*写作任务 1:* 在关于调用基类构造函数的帖子里，第一段代码的类声明中，列出 Incredble 直接接收的全部模板参数。
*写作任务 2:* 接着关于调用基类构造函数的帖子的最后一行，续写后面的内容。

*所选文本:*
• • • •
问题
class MyDerived: public Incredble<Difficult< And<Complicated, Long>>, And<Even, Longer>, BaseClass, Name>
{
public:
MyDerived();
}
MyDerived::MyDerived
: ???(params)
{}
Is there any way to call a base constructor without writing its full name and without typedeffing it?
The reason is clearly to avoid code duplication and introducing multiple positions to change if a detail in the base class template params changes.
Level 2 of this:
template <uint32 C>
class MyDerived: public Incredble<Difficult< And<Complicated, Long>>, And<Even, Longer>, BaseClass, Name>
{
public:
MyDerived();
}
template <uint32 C>
MyDerived::MyDerived<C>
: ???(C)
{
}
回答1:
You could use injected-class-name. Incredible<...>::Incredible refers to itself, and since MyDerived isn't a class template, unqualified lookup will look in the scope of its base classes:
MyDerived::MyDerived
: Incredble(params)
• • • •
*给定信息:*
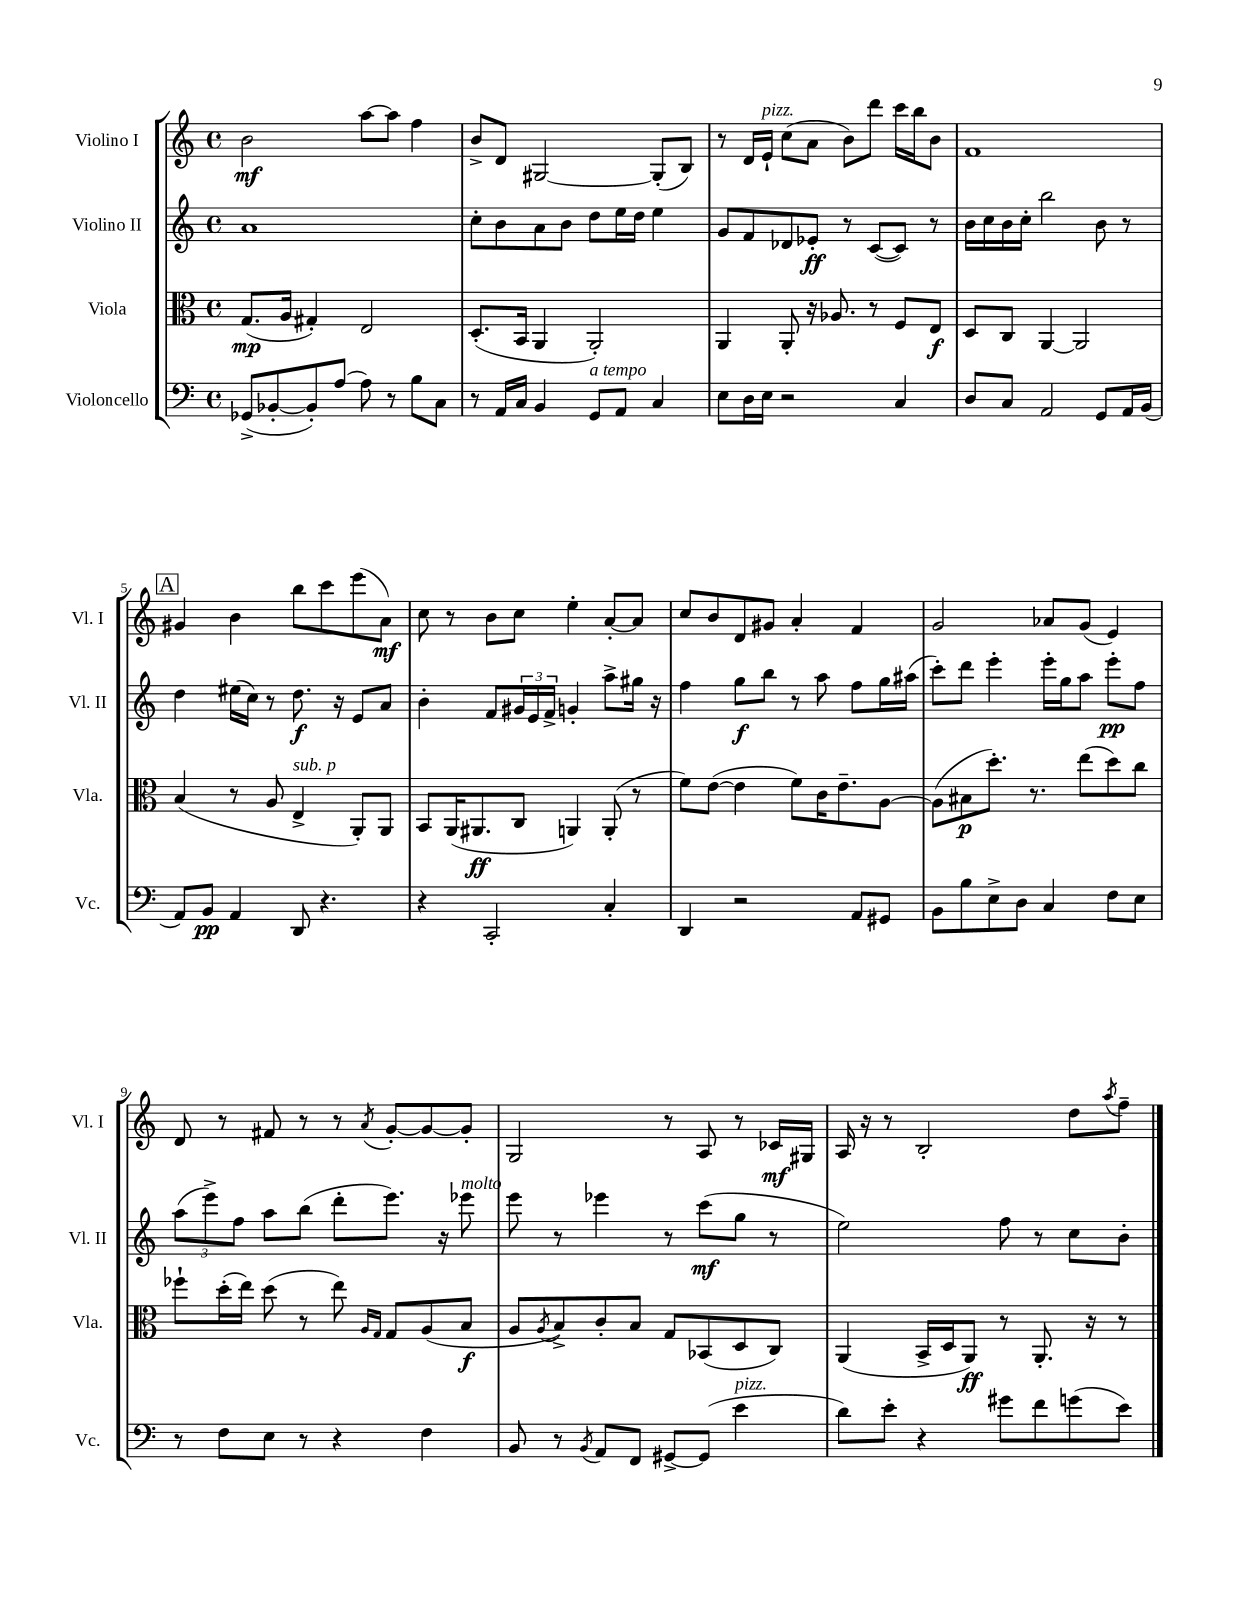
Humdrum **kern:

**kern	**kern	**kern	**kern
*staff4	*staff3	*staff2	*staff1
*clefF4	*clefC3	*clefG2	*clefG2
*k[]	*k[]	*k[]	*k[]
*M4/4	*M4/4	*M4/4	*M4/4
*met(c)	*met(c)	*met(c)	*met(c)
(8GG-^/L	(8.G/L	1a	2b\
[8BB-'/	.	.	.
.	16A/Jk	.	.
8BB-'/])	4G#'/)	.	.
(8A/J	.	.	.
8A\)	2E/	.	[8aa\L
8r	.	.	8aa\]J
8B\L	.	.	4ff\
8C\J	.	.	.
=	=	=	=
8r	(8.D'/L	8cc'\L	8b^/L
16AA/LL	.	8b\	8d/J
16C/JJ	16BB/Jk	.	.
4BB/	4AA/	8a\	[2G#/
.	.	8b\J	.
8GG/L	2AA'/)	8dd\L	.
8AA/J	.	16ee\L	.
.	.	16dd\JJ	.
4C/	.	4ee\	(8G#'/]L
.	.	.	8B/J)
=	=	=	=
8E\L	4AA/	8g/L	8r
16D\L	.	8f/	16d/LL
16E\JJ	.	.	16e`/JJ
2r	8AA'/	8d-/	(8cc\L
.	16r	8e-'/J	8a\J
.	8.A-/	.	.
.	.	8r	8b\L)
.	8r	([8c/L	8ddd\J
4C/	8F/L	8c/]J)	16ccc\LL
.	.	.	16bb\J
.	8E/J	8r	8b\J
=	=	=	=
8D/L	8D/L	16b\LL	1f
.	.	16cc\	.
8C/J	8C/J	16b\	.
.	.	16cc'\JJ	.
2AA/	[4AA/	2bb\	.
.	2AA/]	.	.
8GG/L	.	8b\	.
16AA/L	.	8r	.
(16BB/JJ	.	.	.
=	=	=	=
8AA/L)	(4B/	4dd\	4g#/
8BB/J	.	.	.
4AA/	8r	(16ee#\LL	4b\
.	.	16cc\JJ)	.
.	8A/	8r	.
8DD/	4E^/	8.dd\	8bb\L
4.r	.	.	8ccc\
.	.	16r	.
.	8AA'/L)	8e/L	(8eee\
.	8AA/J	8a/J	8a\J)
=	=	=	=
4r	8BB/L	4b'\	8cc\
.	(16AA/K	.	8r
.	8.AA#/	.	.
2CC'/	.	8f/L	8b\L
.	8C/J	24g#/L	8cc\J
.	.	24e/	.
.	.	24f^/JJ	.
.	4AA/)	4g'/	4ee'\
4C'/	(8AA'/	8aa^\L	[8a'/L
.	8r	16gg#\Jk	8a/]J
.	.	16r	.
=	=	=	=
4DD/	8f\L)	4ff\	8cc/L
.	([8e\J	.	8b/
2r	4e\]	8gg\L	8d/
.	.	8bb\J	8g#/J
.	8f\L)	8r	4a'/
.	16c\K	8aa\	.
.	8.e~\	.	.
8AA/L	.	8ff\L	4f/
8GG#/J	[8A\J	16gg\L	.
.	.	(16aa#\JJ	.
=	=	=	=
8BB\L	(8A\]L	8ccc'\L)	2g/
8B\	8B#\	8ddd\J	.
8E^\	8.dd'\J)	4eee'\	.
8D\J	.	.	.
.	8.r	.	.
4C/	.	16eee'\LL	8a-/L
.	.	16gg\J	.
.	(8ee\L	8aa\J	(8g/J
8F\L	8dd\)	8eee'\L	4e/)
8E\J	8cc\J	8ff\J	.
=	=	=	=
8r	8ff-`\L	(12aa\L	8d/
.	.	12eee^\)	.
8F\L	(16dd'\L	.	8r
.	.	12ff\J	.
.	16ee\JJ)	.	.
8E\J	(8dd\	8aa\L	8f#/
8r	8r	(8bb\J	8r
4r	8ee\)	8ddd'\L	8r
.	16qqA/LL	.	.
.	16qqG/JJ	.	8qa/
.	8G/L	8.eee\J)	[8g'/L
4F\	(8A/	.	8g/_
.	.	16r	.
.	8B/J	8eee-\	8g'/]J
=	=	=	=
8BB/	8A/L	8eee\	2G/
.	8qA/	.	.
8r	8B^/)	8r	.
8qBB/	.	.	.
8AA/L	8c'/	4eee-\	.
8FF/J	8B/J	.	.
[8GG#^/L	8G/L	8r	8r
(8GG#/]J	(8BB-/	(8ccc\L	8A/
4e\	8D/	8gg\J	8r
.	8C/J)	8r	16c-/LL
.	.	.	16G#/JJ
=	=	=	=
8d\L)	(4AA/	2ee\)	16A/
.	.	.	16r
8e'\J	.	.	8r
4r	16BB^/LL	.	2B'/
.	16D/J	.	.
.	8AA/J)	.	.
8g#\L	8r	8ff\	.
8f\	8.AA'/	8r	.
(8g\	.	8cc\L	8dd\L
.	16r	.	.
.	.	.	8qaa/
8e\J)	8r	8b'\J	8ff~\J
==	==	==	==
*-	*-	*-	*-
• • • •
*练习答案 1:*
- Difficult< And<Complicated, Long>>
- And<Even, Longer>
- BaseClass
- Name

*练习答案 2:*
{}
If Incredible is a dependent name, then you need to qualify it. You can actually simply use the derived type name to qualify the base class's injected-class-name (h/t Johannes Schaub-litb):
MyDerived::MyDerived
: MyDerived::Incredible(params)
{}
This will work in all cases.
回答2:
If you don't wont to use using or typedef to avoid "polluting the enclosing namespace", you can use using inside the class/struct.
An example
#include <map>
template <typename ...>
class foo
{};
struct A : public foo<int, std::tuple<long, char, std::map<std::string, int>>>
{
using base_t = foo<int, std::tuple<long, char, std::map<std::string, int>>>;
A () : base_t{}
{ };
};
int main()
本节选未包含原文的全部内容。